According to well-informed sources, representatives of a number of western countries recently met at the German capital of Berlin to discuss the situation in Sudan, in particular after the ruling National Congress Party (NCP) turned down an invitation by the AU mediation team to attend a preparatory National Dialogue meeting in Addis Ababa at the end of March.
The sources told Radio Dabanga that there is a consensus among the western countries not to acknowledge the outcomes of the presidential and parliamentary election, announced by the National Election Commission today. It was agreed to accept the new Sudanese government as a “de facto government”.
They also discussed the new approach for dealing with the Sudanese crises within the framework of the National Dialogue, based on new priorities identified by the AU High-level Implementation Panel (AUHIP) for Sudan.
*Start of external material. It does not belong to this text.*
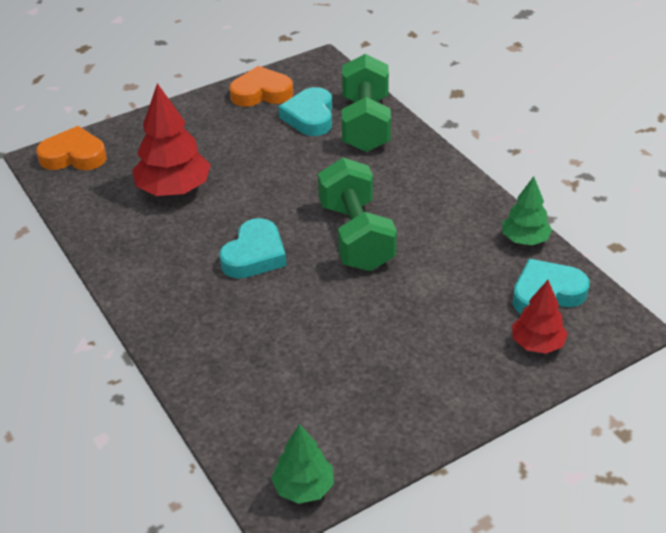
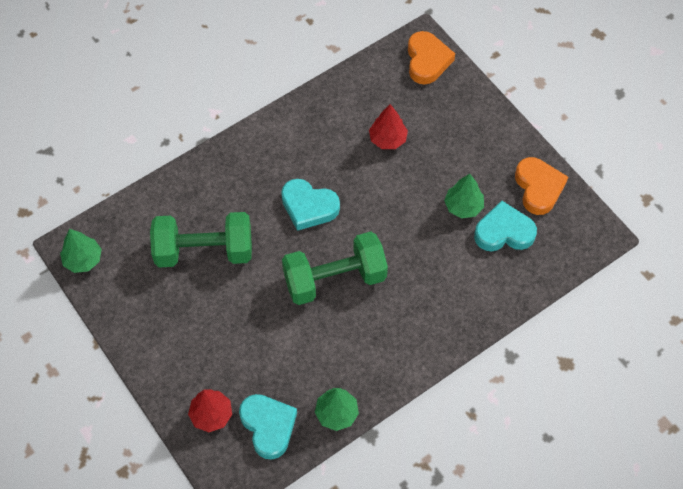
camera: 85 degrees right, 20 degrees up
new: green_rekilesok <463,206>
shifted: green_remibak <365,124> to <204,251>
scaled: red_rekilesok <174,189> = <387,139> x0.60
The AU mediation team, chaired by former South-African President Thabo Mbeki, plans to focus on humanitarian issues and the protection of civilians through “a comprehensive cessation of hostilities, including a cessation of aerial bombardments, and a guaranty for humanitarian access to those in need”, as well on “the restoration of basic human rights, fundamental freedoms, and the release of the political detainees”.
The approach is based on “one-track negotiations” between the Sudanese government and the opposition forces, building on a new AU Peace and Security Council resolution, to be supported by a new UN Security Council “binding resolution under Chapter VII”.